■ What you have to do ■
How many lines in the data below have the string "בפרסום"? Reply with the number alone.

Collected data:
■ ■ ■ ■ ■
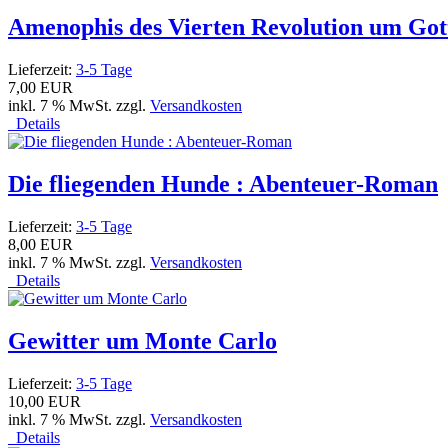
Amenophis des Vierten Revolution um Gott
Lieferzeit:
3-5 Tage
7,00 EUR
inkl. 7 % MwSt. zzgl.
Versandkosten
Details
Die fliegenden Hunde : Abenteuer-Roman
Lieferzeit:
3-5 Tage
8,00 EUR
inkl. 7 % MwSt. zzgl.
Versandkosten
Details
Gewitter um Monte Carlo
Lieferzeit:
3-5 Tage
10,00 EUR
inkl. 7 % MwSt. zzgl.
Versandkosten
Details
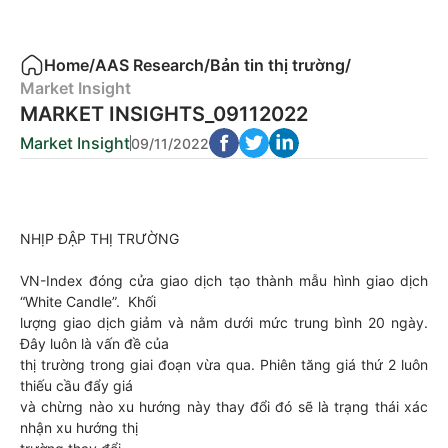
Home
/
AAS Research
/
Bản tin thị trường
/
Market Insight
MARKET INSIGHTS_09112022
Market Insight
09/11/2022
NHỊP ĐẬP THỊ TRƯỜNG
VN-Index đóng cửa giao dịch tạo thành mẫu hình giao dịch
“White Candle”. Khối
lượng giao dịch giảm và nằm dưới mức trung bình 20 ngày.
Đây luôn là vấn đề của
thị trường trong giai đoạn vừa qua. Phiên tăng giá thứ 2 luôn
thiếu cầu đẩy giá
và chừng nào xu hướng này thay đổi đó sẽ là trạng thái xác
nhận xu hướng thị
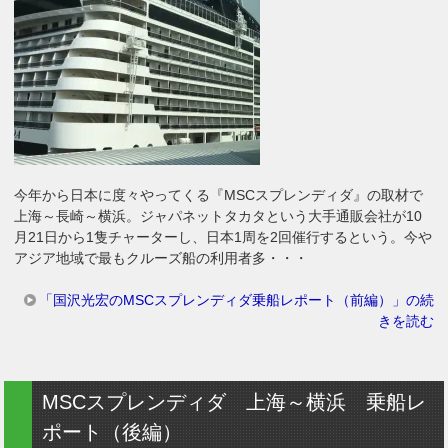
今年から日本に度々やってくる『MSCスプレンディダ』の取材で
上海～長崎～横浜。ジャパネットタカタという大手通販会社が10
月21日から1隻チャーターし、日本1周を2回催行するという。今や
アジア地域で最もクルーズ船の利用者多・・・
「国沢光宏のMSCスプレンディダ乗船レポート（前編）」の続
きを読む
MSCスプレンディダ 上海～横浜 乗船レ
ポート（後編）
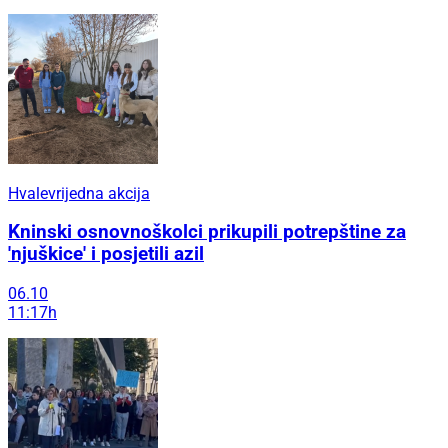
Hvalevrijedna akcija
Kninski osnovnoškolci prikupili potrepštine za
'njuškice' i posjetili azil
06.10
11:17h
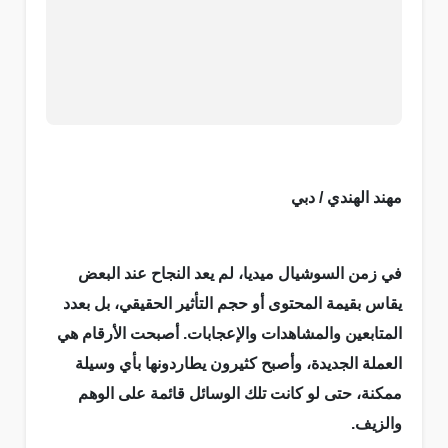
مهند الهندي / دبي
في زمن السوشيال ميديا، لم يعد النجاح عند البعض
يقاس بقيمة المحتوى أو حجم التأثير الحقيقي، بل بعدد
المتابعين والمشاهدات والإعجابات. أصبحت الأرقام هي
العملة الجديدة، وأصبح كثيرون يطاردونها بأي وسيلة
ممكنة، حتى لو كانت تلك الوسائل قائمة على الوهم
والزيف.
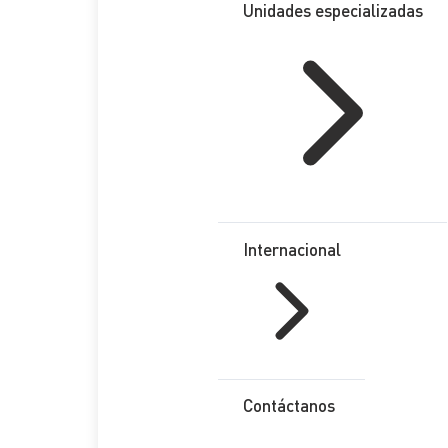
Unidades especializadas
Internacional
Contáctanos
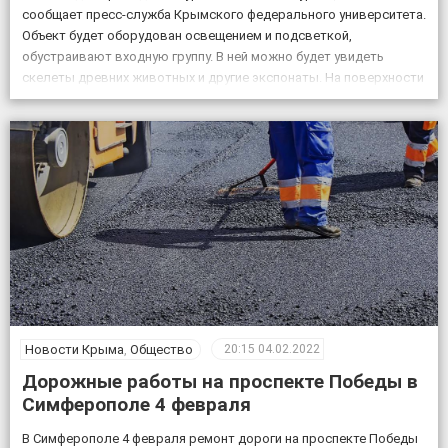
сообщает пресс-служба Крымского федерального университета.
Объект будет оборудован освещением и подсветкой,
обустраивают входную группу. В ней можно будет увидеть
скелеты древних животных и другие экспонаты. На поверхности
возле пещеры появится музей и ландшафтный парк. Фото:
пресс-служба КФУ Дата открытия уникального […]
Новости Крыма
,
Общество
20:15
04.02.2022
Дорожные работы на проспекте Победы в
Симферополе 4 февраля
В Симферополе 4 февраля ремонт дороги на проспекте Победы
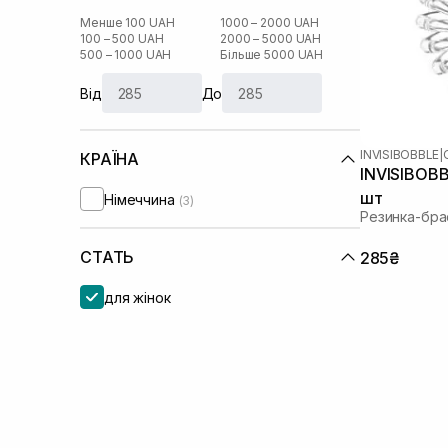
Менше 100 UAH
1000 – 2000 UAH
100 – 500 UAH
2000 – 5000 UAH
500 – 1000 UAH
Більше 5000 UAH
Від
До
INVISIBOBBLE
|
КРАЇНА
INVISIBOBBL
шт
Німеччина
(3)
Резинка-бра
СТАТЬ
285₴
для жінок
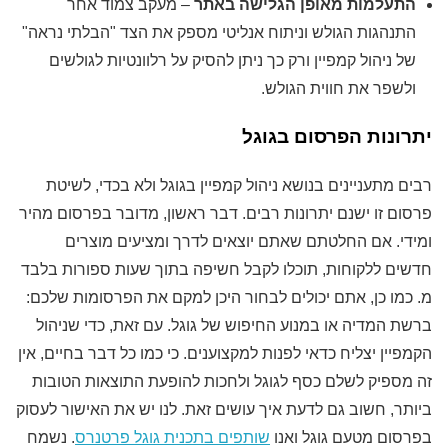
התעלמות מאופן הגלישה באתר
– מעקב צמוד אחר
התנהגות הגולש וניתוח אנליטי מספק את הצד "הבלתי נראה"
של ניהול קמפיין ורק כך ניתן להסיק על רלוונטיות לגולשים
ולשפר את חווית הגולש.
יתרונות הפרסום בגוגל
רבים מתעניינים בנושא ניהול קמפיין בגוגל ולא בכדי, לשיטת
פרסום זו ישנם יתרונות רבים. דבר ראשון, מדובר בפרסום מהיר
ומידי. אם החלטתם שאתם יוצאים לדרך ומציעים מוצרים
חדשים ללקוחות, תוכלו לקבל חשיפה בתוך שעות ספורות בלבד
מ. כמו כן, אתם יכולים לבחור היכן למקם את הפרסומות שלכם:
ברשת המדיה או במנוע החיפוש של גוגל. עם זאת, כדי שניהול
הקמפיין יצליח כדאי לפנות למקצוענים. כי כמו כל דבר בחיים, אין
זה מספיק לשלם כסף לגוגל ולחכות להופעת התוצאות הטובות
ביותר, חשוב גם לדעת איך עושים זאת. לנו יש את האישור לעסוק
בפרסום מטעם גוגל ואנו
שותפים בתכנית גוגל פרטנרס
. נשמח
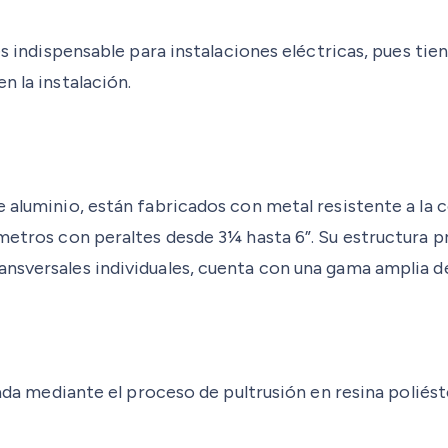
es indispensable para instalaciones eléctricas, pues tien
n la instalación.
e aluminio, están fabricados con metal resistente a la
 metros con peraltes desde 3¼ hasta 6”. Su estructura p
ansversales individuales, cuenta con una gama amplia 
icada mediante el proceso de pultrusión en resina poliés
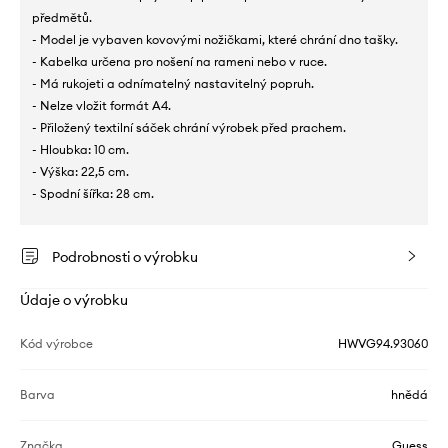
předmětů.
- Model je vybaven kovovými nožičkami, které chrání dno tašky.
- Kabelka určena pro nošení na rameni nebo v ruce.
- Má rukojeti a odnímatelný nastavitelný popruh.
- Nelze vložit formát A4.
- Přiložený textilní sáček chrání výrobek před prachem.
- Hloubka: 10 cm.
- Výška: 22,5 cm.
- Spodní šířka: 28 cm.
Podrobnosti o výrobku
Údaje o výrobku
Kód výrobce
HWVG94.93060
Barva
hnědá
Značka
Guess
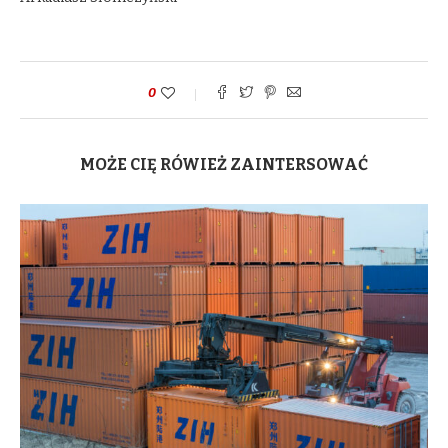
0
MOŻE CIĘ RÓWIEŻ ZAINTERSOWAĆ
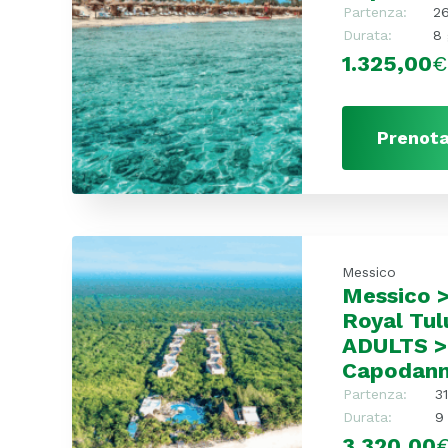
Partenza:
2
Durata:
8 
1.325,00
€
Prenota
Messico
Messico >
Royal Tu
ADULTS >
Capodann
Partenza:
3
Durata:
9 
3.320,00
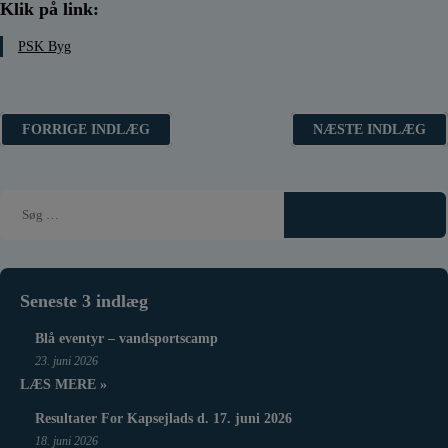
Klik på link:
PSK Byg
Indlægsnavigation
FORRIGE INDLÆG
NÆSTE INDLÆG
Seneste 3 indlæg
Blå eventyr – vandsportscamp
23. juni 2026
LÆS MERE »
Resultater For Kapsejlads d. 17. juni 2026
18. juni 2026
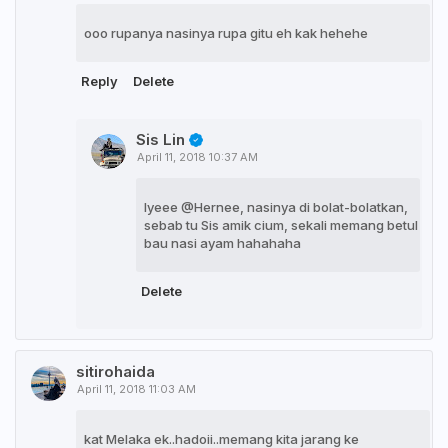
ooo rupanya nasinya rupa gitu eh kak hehehe
Reply
Delete
Sis Lin
April 11, 2018 10:37 AM
Iyeee @Hernee, nasinya di bolat-bolatkan,
sebab tu Sis amik cium, sekali memang betul
bau nasi ayam hahahaha
Delete
sitirohaida
April 11, 2018 11:03 AM
kat Melaka ek..hadoii..memang kita jarang ke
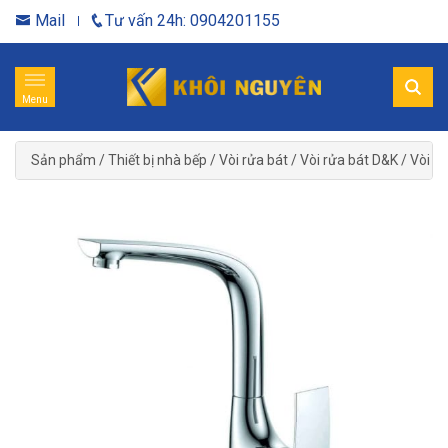
Mail
Tư vấn 24h: 0904201155
Menu
Sản phẩm
/
Thiết bị nhà bếp
/
Vòi rửa bát
/
Vòi rửa bát D&K
/
Vòi r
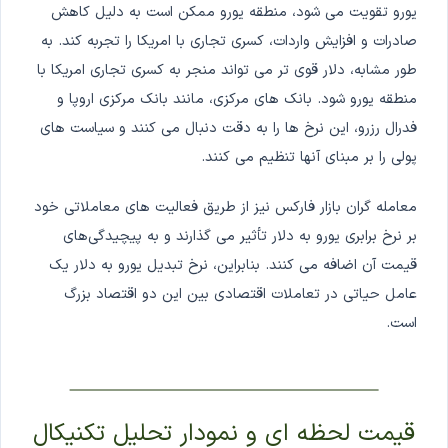
یورو تقویت می شود، منطقه یورو ممکن است به دلیل کاهش
صادرات و افزایش واردات، کسری تجاری با امریکا را تجربه کند. به
طور مشابه، دلار قوی تر می تواند منجر به کسری تجاری امریکا با
منطقه یورو شود. بانک های مرکزی، مانند بانک مرکزی اروپا و
فدرال رزرو، این نرخ ها را به دقت دنبال می کنند و سیاست های
پولی را بر مبنای آنها تنظیم می کنند.
معامله گران بازار فارکس نیز از طریق فعالیت های معاملاتی خود
بر نرخ برابری یورو به دلار تأثیر می گذارند و به پیچیدگی‌های
قیمت آن اضافه می کنند. بنابراین، نرخ تبدیل یورو به دلار یک
عامل حیاتی در تعاملات اقتصادی بین این دو اقتصاد بزرگ
است.
قیمت لحظه ای و نمودار تحلیل تکنیکال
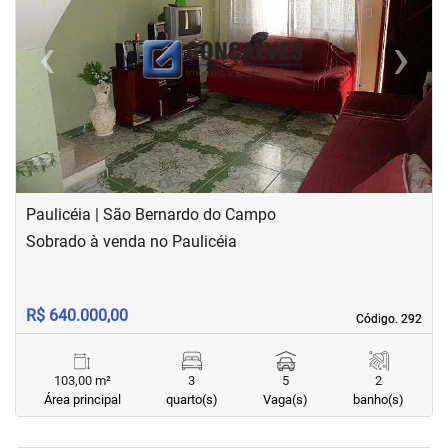
‹
›
Previous
Next
Paulicéia | São Bernardo do Campo
Sobrado à venda no Paulicéia
R$ 640.000,00
Código. 292
Código. 292
103,00 m²
3
5
2
Área principal
quarto(s)
Vaga(s)
banho(s)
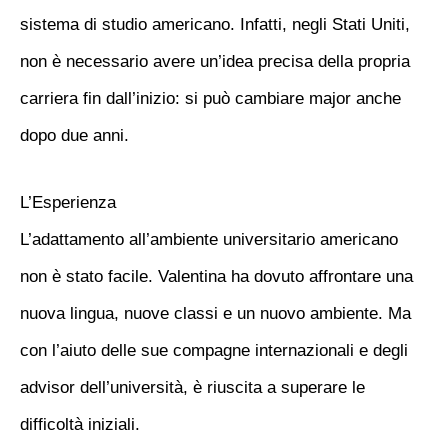
sistema di studio americano. Infatti, negli Stati Uniti,
non è necessario avere un’idea precisa della propria
carriera fin dall’inizio: si può cambiare major anche
dopo due anni.
L’Esperienza
L’adattamento all’ambiente universitario americano
non è stato facile. Valentina ha dovuto affrontare una
nuova lingua, nuove classi e un nuovo ambiente. Ma
con l’aiuto delle sue compagne internazionali e degli
advisor dell’università, è riuscita a superare le
difficoltà iniziali.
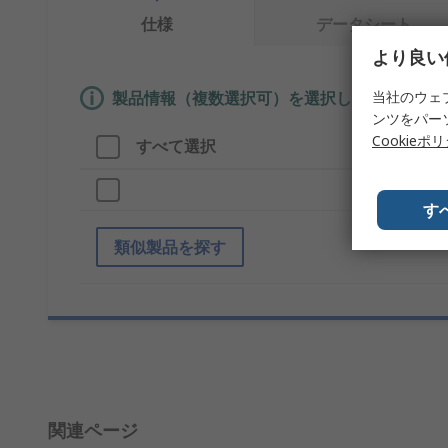
仕様
データシート
より良い
当社のウェ
製品情報（複数選択可）を選択して、類似製品
ンツをパー
Cookieポ
すべて選択
製品
ブラ
す
類似製品を探す
関連ページ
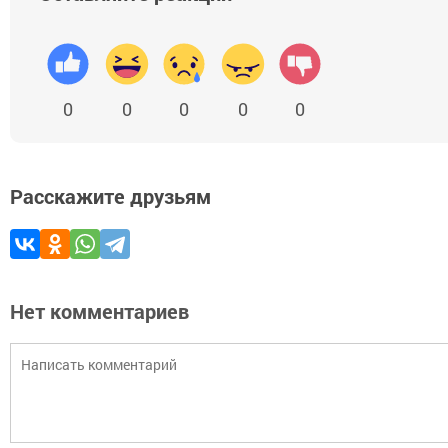
0
0
0
0
0
Расскажите друзьям
Нет комментариев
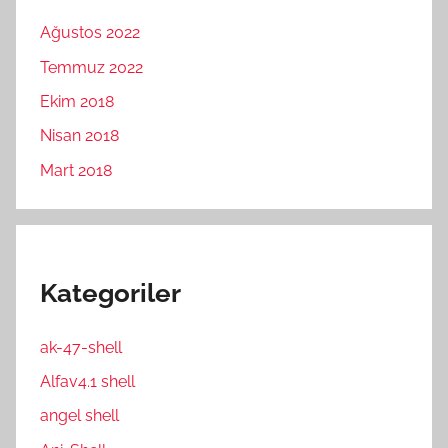
Ağustos 2022
Temmuz 2022
Ekim 2018
Nisan 2018
Mart 2018
Kategoriler
ak-47-shell
Alfav4.1 shell
angel shell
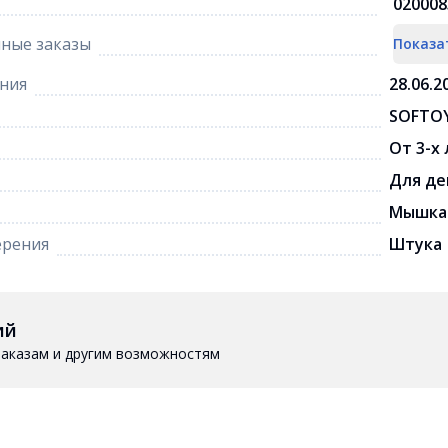
020008
ные заказы
Показа
ния
28.06.2
SOFTO
От 3-х
Для де
Мышка
ерения
Штука
ий
 заказам и другим возможностям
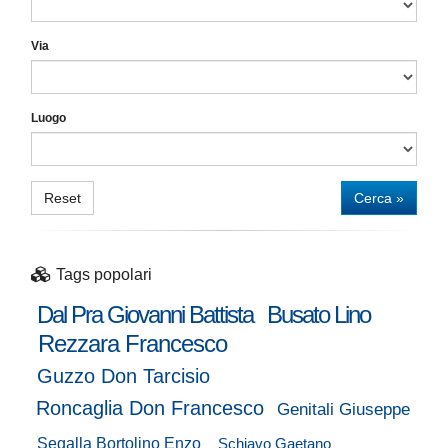
Via
Luogo
Reset
Cerca »
Tags popolari
Dal Pra Giovanni Battista
Busato Lino
Rezzara Francesco
Guzzo Don Tarcisio
Roncaglia Don Francesco
Genitali Giuseppe
Segalla Bortolino Enzo
Schiavo Gaetano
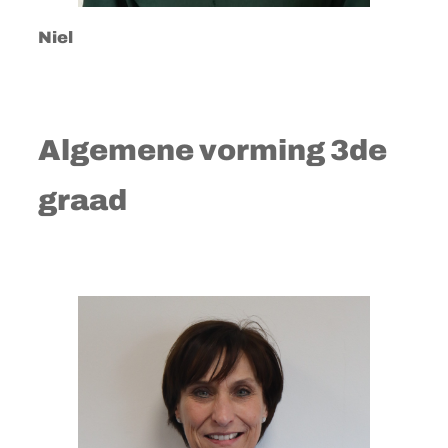
Niel
Algemene vorming 3de
graad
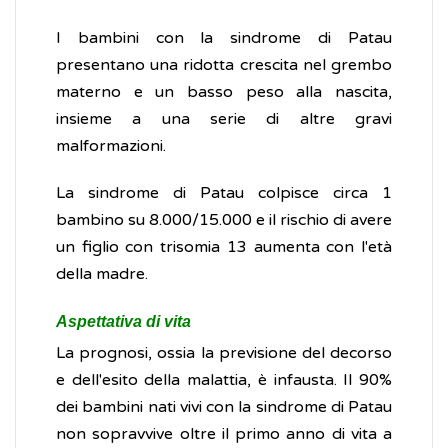
I bambini con la sindrome di Patau
presentano una ridotta crescita nel grembo
materno e un basso peso alla nascita,
insieme a una serie di altre gravi
malformazioni.
La sindrome di Patau colpisce circa 1
bambino su 8.000/15.000 e il rischio di avere
un figlio con trisomia 13 aumenta con l'età
della madre.
Aspettativa di vita
La prognosi, ossia la previsione del decorso
e dell'esito della malattia, è infausta. Il 90%
dei bambini nati vivi con la sindrome di Patau
non sopravvive oltre il primo anno di vita a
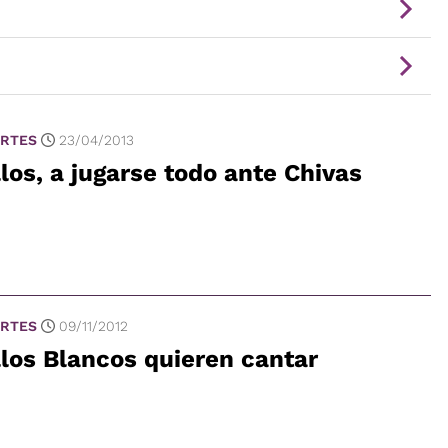
RTES
23/04/2013
los, a jugarse todo ante Chivas
RTES
09/11/2012
los Blancos quieren cantar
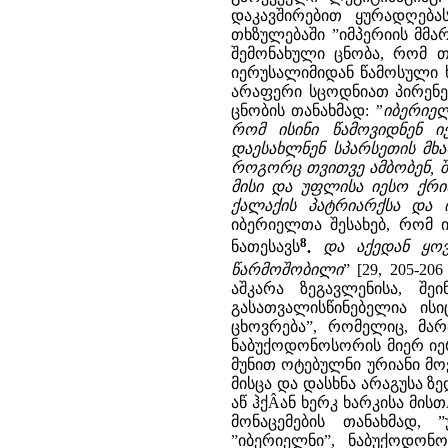
დაკავშირებით ყურადღება
თხზულებაში ”იმპერიის მმა
შემონახული ცნობა, რომ თი
იერუსალიმიდან წამოსული ხ
არაფერი სცოდნიათ პირენეს
ცნობის თანახმად:
”იბერიელ
რომ ისინი წამოვიდნენ ი
დაესახლნენ სპარსეთის მხარ
როგორც თვითვე ამბობენ, შ
მისი და უფლისა იესო ქრი
ქალაქის პატრიარქსა და 
იბერიელთა შესახებ, რომ ი
8
ნათესავს
.
და აქედან ყოვ
წარმოშობილი
” [29, 205-206 
აშკარა ზეგავლენისა, შე
გასათვალისწინებელია ის
ცხოვრება”, რომელიც, მა
ნაბუქოდონოსორის მიერ იერ
მუნით ოტებულნი ურიანი მო
მისცა და დასხნა არაგუსა ზ
აწ ჰქÂან ხერკ ხარკისა მისთ
მონაცემების თანახმად, 
”იბერიელნი”, ნაბუქოდონ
■ ■ ■ ■ ■
■ Completed exercise ■
2